FORT FRANCES, ON: Reflections on the end of WWII

CPTnet
22 August 2007
FORT FRANCES, ON: Reflections on the end of WWII

[Note: The following is an adaptation of a reflection, "The Cloud and the
Silence," written by CPT Director Emeritus, Gene Stoltzfus. The original is
available at http://www.gstoltzfus.blogspot.com/]

I was five years old on August 15, 1945 when the Japanese surrendered and
World War II ended. The news came to our farmhouse in Northeastern Ohio in
mid-afternoon by telephone or radio. As soon as my mother heard, she told
me to go to the barn and tell Dad because he would be very happy.

I ran to the barn full of energy because I was the bearer of good news.
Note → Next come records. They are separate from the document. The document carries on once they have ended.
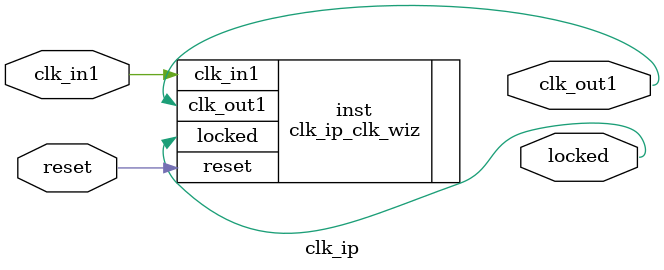
<source format=v>


`timescale 1ps/1ps

(* CORE_GENERATION_INFO = "clk_ip,clk_wiz_v6_0_14_0_0,{component_name=clk_ip,use_phase_alignment=true,use_min_o_jitter=false,use_max_i_jitter=false,use_dyn_phase_shift=false,use_inclk_switchover=false,use_dyn_reconfig=false,enable_axi=0,feedback_source=FDBK_AUTO,PRIMITIVE=MMCM,num_out_clk=1,clkin1_period=10.000,clkin2_period=10.000,use_power_down=false,use_reset=true,use_locked=true,use_inclk_stopped=false,feedback_type=SINGLE,CLOCK_MGR_TYPE=NA,manual_override=false}" *)

module clk_ip 
 (
  // Clock out ports
  output        clk_out1,
  // Status and control signals
  input         reset,
  output        locked,
 // Clock in ports
  input         clk_in1
 );

  clk_ip_clk_wiz inst
  (
  // Clock out ports  
  .clk_out1(clk_out1),
  // Status and control signals               
  .reset(reset), 
  .locked(locked),
 // Clock in ports
  .clk_in1(clk_in1)
  );

endmodule

</source>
I
found Dad and said, "Mom said I should tell you that it has been announced
that the war is over." I remember the joy that came over my Father's face
and his first words: "Oh, I am so glad." In the distance, we could hear
explosions and Dad said, "I think that is the sound of celebrations." I
asked him what a celebration was. He said, "People are happy that the war
is over." I asked him who won the war. Dad said, "I think nobody won the
war." I was confused. The noise of explosions or firecrackers continued in
the distance.

The end of the war meant the end of a difficult era in which my Father gave
leadership and encouragement to those in our church who had refused to enter
military service. These efforts did not always bring respect from some of
our townspeople who saw the war as a just struggle against enemies and
tyranny.

A year later, when I was a first grader at the Aurora Elementary School, the
effects of that pacifist position came home to me in the school bathroom.
Two very big high school boys cornered me into a toilet stall and began
yelling at me that I was a yellow belly, a term I didn't understand although
I did check my belly to see if it was a different color from other people's
bellies. They yelled and swore at me that my people did not go to war and
shouted other insults. The power differential between us was overwhelming
and I responded with impeccable silence in what must have been my first
public expression of passive resistance. Finally, they left with the
warning that I would be beat up. I stayed in the toilet stall until I could
stop crying uncontrollably, whereupon I crept very quietly back to my
classroom and didn't tell anyone about the incident until I got home that
night.

Now fast forward to August 5, 2007 when I joined a group in Duluth who set
out on a walking vigil to remember Hiroshima. As we walked along the Lake
Superior bicycle path, some people greeted us with warm smiles. Others had
blank looks. One very large white man passed us and said with a booming
voice, "You people will never get it will you." For some reason his words
took my mind back to that day long ago in the toilet stall where I was
driven against my child's will into the defense of silence.